Mientras el grupo observaba la isla, la tensión entre Nara, Taran y Cale seguía presente, un trasfondo que no podían ignorar. Taran, de pie cerca de la entrada de la sala, mantenía su arpón listo, pero sus ojos se desviaban hacia Nara, buscando una señal, una confirmación de lo que habían compartido. Su confesión y el beso habían sido un riesgo, y aunque ella no lo había rechazado del todo, su distancia ahora lo hería, aunque lo ocultaba tras una fachada de deber.

Nara, sintiendo su mirada, evitaba encontrarla, su corazón dividido. Había soñado con Taran durante años, con su amor como un faro en la oscuridad de la mina. Pero ahora, ese sueño se sentía lejano, opacado por el duelo por Kael y la inesperada calidez que sentía por Cale. Cada vez que miraba a Cale —su postura protectora, la forma en que calmaba a Seli y Tor— su confusión crecía. No estaba segura de qué quería, pero sabía que herir a Taran o perder a Cale no era una opción.

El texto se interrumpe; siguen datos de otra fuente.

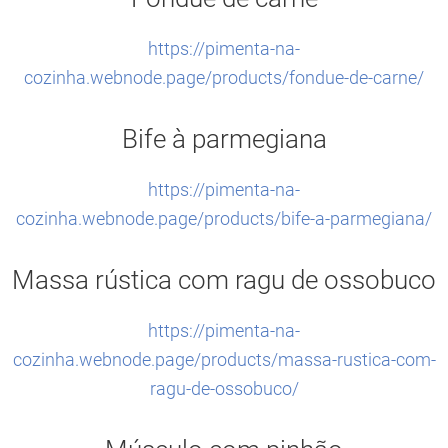
https://pimenta-na-
cozinha.webnode.page/products/fondue-de-carne/
Bife à parmegiana
https://pimenta-na-
cozinha.webnode.page/products/bife-a-parmegiana/
Massa rústica com ragu de ossobuco
https://pimenta-na-
cozinha.webnode.page/products/massa-rustica-com-
ragu-de-ossobuco/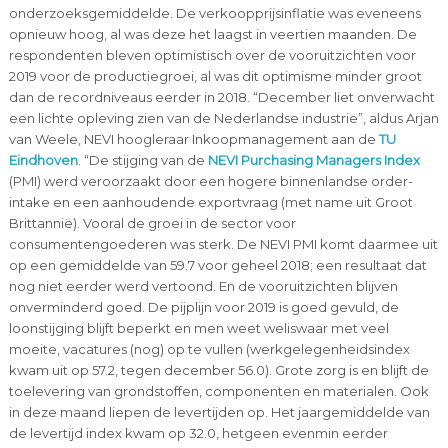
onderzoeksgemiddelde. De verkoopprijsinflatie was eveneens
opnieuw hoog, al was deze het laagst in veertien maanden. De
respondenten bleven optimistisch over de vooruitzichten voor
2019 voor de productiegroei, al was dit optimisme minder groot
dan de recordniveaus eerder in 2018. “December liet onverwacht
een lichte opleving zien van de Nederlandse industrie”, aldus Arjan
van Weele, NEVI hoogleraar Inkoopmanagement aan de
TU
Eindhoven
. “De stijging van de
NEVI Purchasing Managers Index
(PMI) werd veroorzaakt door een hogere binnenlandse order-
intake en een aanhoudende exportvraag (met name uit Groot
Brittannië). Vooral de groei in de sector voor
consumentengoederen was sterk. De NEVI PMI komt daarmee uit
op een gemiddelde van 59.7 voor geheel 2018; een resultaat dat
nog niet eerder werd vertoond. En de vooruitzichten blijven
onverminderd goed. De pijplijn voor 2019 is goed gevuld, de
loonstijging blijft beperkt en men weet weliswaar met veel
moeite, vacatures (nog) op te vullen (werkgelegenheidsindex
kwam uit op 57.2, tegen december 56.0). Grote zorg is en blijft de
toelevering van grondstoffen, componenten en materialen. Ook
in deze maand liepen de levertijden op. Het jaargemiddelde van
de levertijd index kwam op 32.0, hetgeen evenmin eerder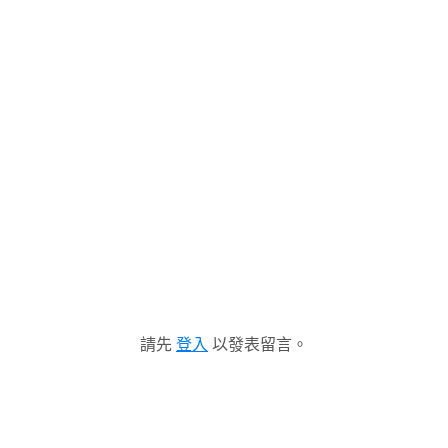
請先
登入
以發表留言。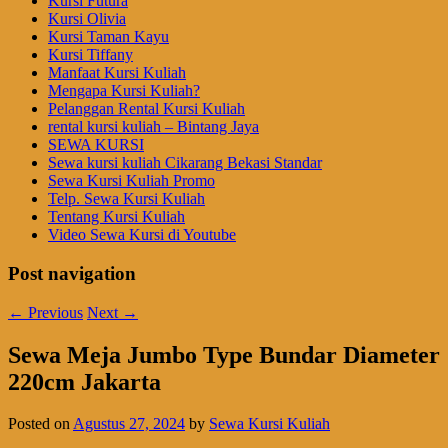
Kursi Futura
Kursi Olivia
Kursi Taman Kayu
Kursi Tiffany
Manfaat Kursi Kuliah
Mengapa Kursi Kuliah?
Pelanggan Rental Kursi Kuliah
rental kursi kuliah – Bintang Jaya
SEWA KURSI
Sewa kursi kuliah Cikarang Bekasi Standar
Sewa Kursi Kuliah Promo
Telp. Sewa Kursi Kuliah
Tentang Kursi Kuliah
Video Sewa Kursi di Youtube
Post navigation
←
Previous
Next
→
Sewa Meja Jumbo Type Bundar Diameter
220cm Jakarta
Posted on
Agustus 27, 2024
by
Sewa Kursi Kuliah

Cale, por su parte, estaba más callado de lo habitual, su mano apretando la bolsa de la esfera. La visión de Tabiada debería haberlo llenado de alivio, pero el peso de la tensión con Nara y Taran lo ensombrecía. Había notado las miradas entre ellos, la forma en que Taran se posicionaba cerca de ella, y aunque intentaba enfocarse en la misión —la Aurora, su madre Lira, la esfera—, los celos lo carcomían. Quería hablar con Nara, preguntarle qué sentía, pero el miedo a su respuesta y la urgencia de su situación lo mantenían en silencio.

Milo, fortalecido por su reciente conversación con Cale, estaba más presente, ayudando a Seli y Tor a mantenerse calmados. —Mirad esas luces —dijo, señalando el monitor, intentando distraerlos—. Cuando lleguemos, tal vez nos den algo caliente para comer.

Seli, sonriendo tímidamente, asintió. —Me gusta el pan de raíces —dijo—. ¿Crees que tendrán, señor Milo?

Milo, forzando una sonrisa, respondió: —Seguro que sí, pequeña. Y si no, le pediremos a Cale que pesque algo.

Cale, escuchando, esbozó una sonrisa tensa, agradecido por el intento de Milo de aligerar el ambiente. Pero cuando sus ojos se encontraron con los de Nara, la conexión fue breve, interrumpida por Taran, que se acercó a ella, murmurando algo sobre revisar las armas. Cale apretó la mandíbula, desviando la mirada al monitor, donde Tabiada brillaba, aún fuera de alcance.